Visscher Lecture: Dr Jack Gilbert, Professor, Department of Surgery, Univerity of Chicago
Friday, October 13 at 3:00pm
Graves Hall, Winants Auditorium and Gallery 263 College Avenue, Holland, MI 49423-3646
The human microbiome is quickly being recognized as a dynamic part of the human ecosystem, and research is starting to demonstrate that using ecology to understand this ecosystem has profound benefits for patient wellness. The immune system controls our interaction with the microbial world, and yet the microbial
communities in our bodies are central to modulating the immune response. Changes in the human microbiome have substantial influence on atopy, neurological disorders, metabolic disorders, and a range of complex conditions and disease states. We will discuss evidence of these mechanisms of interaction and how we have started to disturb the delicate balance of the immune-microbe equilibrium, impacting the development and function of our immune systems. Central to this disturbance is the distance we have placed
between our children and the microbial world, which has been demonstrated to have a substantial influence on their physiological, immunological, neurological and even endocrinological development. We are now able to significantly reduce cows milk allergy in infants through active manipulation of the gastrointestinal
microbiota. We can also reduce surgical infections by feeding the microbiome, preventing virulence activation, and reduce sepsis by using the microbiome to stimulate immune activation.

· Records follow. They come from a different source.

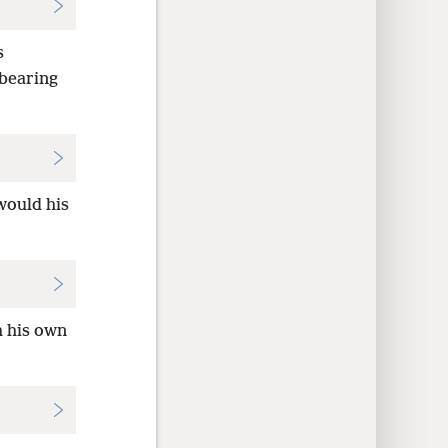
s
 bearing
would his
h his own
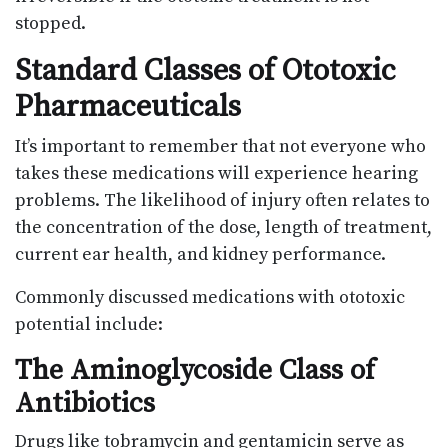
stopped.
Standard Classes of Ototoxic
Pharmaceuticals
It’s important to remember that not everyone who
takes these medications will experience hearing
problems. The likelihood of injury often relates to
the concentration of the dose, length of treatment,
current ear health, and kidney performance.
Commonly discussed medications with ototoxic
potential include:
The Aminoglycoside Class of
Antibiotics
Drugs like tobramycin and gentamicin serve as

Applying new
strategies to identify how the microbial ecosystem correlates with diseases states and treatment efficacy through Microbiome-Wide Association Studies (MWAS) is altering the trajectory of precision medicine, and providing a new framework for facilitating patient care.
Professor Jack A Gilbert earned his Ph.D. from Unilever and Nottingham University, UK in 2002, and received his postdoctoral training at Queens University, Canada. He subsequently returned to the UK in 2005 to Plymouth Marine Laboratory at a senior scientist until his move to Argonne National Laboratory and the University of Chicago in 2010.
Currently, Professor Gilbert is the Director of the Microbiome Center and a Professor of Surgery at the University of Chicago. He is also Group Leader for Microbial Ecology at Argonne National Laboratory, Research Associate at the Field Museum of Natural History, Scientific Fellow at the Marine Biological Laboratory, and the Yeoh Ghim Seng
Visiting Professorship in Surgery at the National University of Singapore. Dr. Gilbert uses molecular analysis to test fundamental hypotheses in microbial ecology. He has authored more than 250 peer reviewed publications and book chapters on metagenomics and approaches to ecosystem ecology. He is the founding Editor in Chief of mSystems journal. In 2014 he was recognized on Crain’s Business Chicago’s 40 Under 40 List, and in 2015 he was listed as one
of the 50 most influential scientists by Business Insider, and in the Brilliant Ten by Popular Scientist. In 2016 he won the Altemeier Prize from the Surgical Infection Society, and the WH Pierce Prize from the Society for Applied Microbiology for research excellence. He also co-authored “Dirt is Good” published in 2017, a popular science guide
to the microbiome and children’s health.